Trump slaps 10% tariff on UK, 25% on vehicles – Daily Business



Donald Trump has unveiled a 10% tariff on UK goods and 20% on the EU in a critical moment for global trade.
Vowing to “make the US wealthy again” and create a new “golden age”, the president said the US can no longer afford to hold trade deficits with other countries.
“We take care of countries all over the world,” he said in an address in the White House Rose Garden. He said “it is time the US took care of its own people.”
He announced a 25% tariff on all foreign-made cars, a 34% tariff on China (which imposes a 67% levy on US imports) and 24% on Japan. However, the US will charge many countries “approximately half” of what they are charging the US, he said.
“So, the tariffs will not be a full reciprocal. I could have done that, yes, but it would have been tough for a lot of countries,” he said.
While the UK escaped the higher levies, the 10% levy was received badly by sectors such as Scotch whisky which expects to be hit.
Economists have warned that the UK will be affected by the high charges put on those countries he calls the “worst offenders” such as China, Japan and the EU.
The OECD recently warned that if the US and its trading partners raise tariffs by 10 percentage points, global GDP could fall by 0.3% within three years, while inflation could rise by an average of 0.4 percentage points each year over the same period.
Mr Trump singled out China and the European Union for criticism. “They rip us off. It’s so sad to see. It’s so pathetic,” he said. “We import virtually all of our computers, phones, TVs and electronics.”
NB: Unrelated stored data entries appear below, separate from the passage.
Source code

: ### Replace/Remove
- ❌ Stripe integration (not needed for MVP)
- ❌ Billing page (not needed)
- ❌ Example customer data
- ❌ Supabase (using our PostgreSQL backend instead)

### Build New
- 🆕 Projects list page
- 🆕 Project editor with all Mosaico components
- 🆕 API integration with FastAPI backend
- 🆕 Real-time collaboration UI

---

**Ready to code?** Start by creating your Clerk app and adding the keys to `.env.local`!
He claimed that a single shipyard in China is churning out more ships in a year than all of America’s shipyards.
In an invitation to manufacturers to invest in US plant, Mr Trump said that companies that build their products in the US will pay zero tariffs.
He said that “soon” he will be getting calls from kings, queens and ambassadors looking for tariff exemptions.


His message was: “Terminate your own tariffs, drop your barriers, don’t manipulate your currencies.. and start buying tens of billions of dollars of American goods.”
UK ministers will now hope that a trade deal can be concluded that may enable the UK to secure an exemption as the US does not have a trade deficit with the UK.
A spokesperson for the Scotch Whisky Association said: “The industry is disappointed that Scotch Whisky could be impacted by these tariffs. We welcome the intensive efforts by the UK government to reach a deal with the US administration, and we continue to support this measured and pragmatic approach towards a mutually beneficial resolution.”
On Wall Street, the Dow Jones Industrial Average closed up 0.56%, while the S&P 500 advanced 0.67% and the Nasdaq Composite saw out the session 0.87% firmer.
The Dow closed 235.36 points higher on Wednesday, easily reversing modest losses recorded in the previous session. Earlier, the FTSE 100 closed 26.32 points (0.3%) lower at 8,608.48.


Nigel Green, CEO of global financial advisory giant deVere Group, said Mr Trump “peddles in economic delusion” and risks triggering a dangerous global slowdown.
“This is how you sabotage the world’s economic engine while claiming to supercharge it,” he said.
“It’s a seismic day for global trade. Trump is blowing up the post-war system that made the US and the world more prosperous, and he’s doing it with reckless confidence.”
Rain Newton-Smith, chief executive of the CBI, said: “Business has been clear: there are no winners in a trade war. Today’s announcements are deeply troubling for businesses and will have significant ramifications around the world.
“A cool and calm reaction from the UK Government is the right response: UK firms need a measured and proportionate approach which avoids further escalation. Retaliation will only add to supply chain disruption, slow down investment, and stoke volatility in prices.
“The government has rightfully tried to negotiate a carveout to any incoming tariffs through a bilateral economic deal. As they seek to grow the economy, negotiating stronger trading relationships with all like-minded partners will be foundational to any success.
“The UK must use this unpredictable period to double down on its commitment to free, fair and open trade. Doing so will provide businesses with the confidence needed to kickstart growth, foster innovation, and boost productivity.”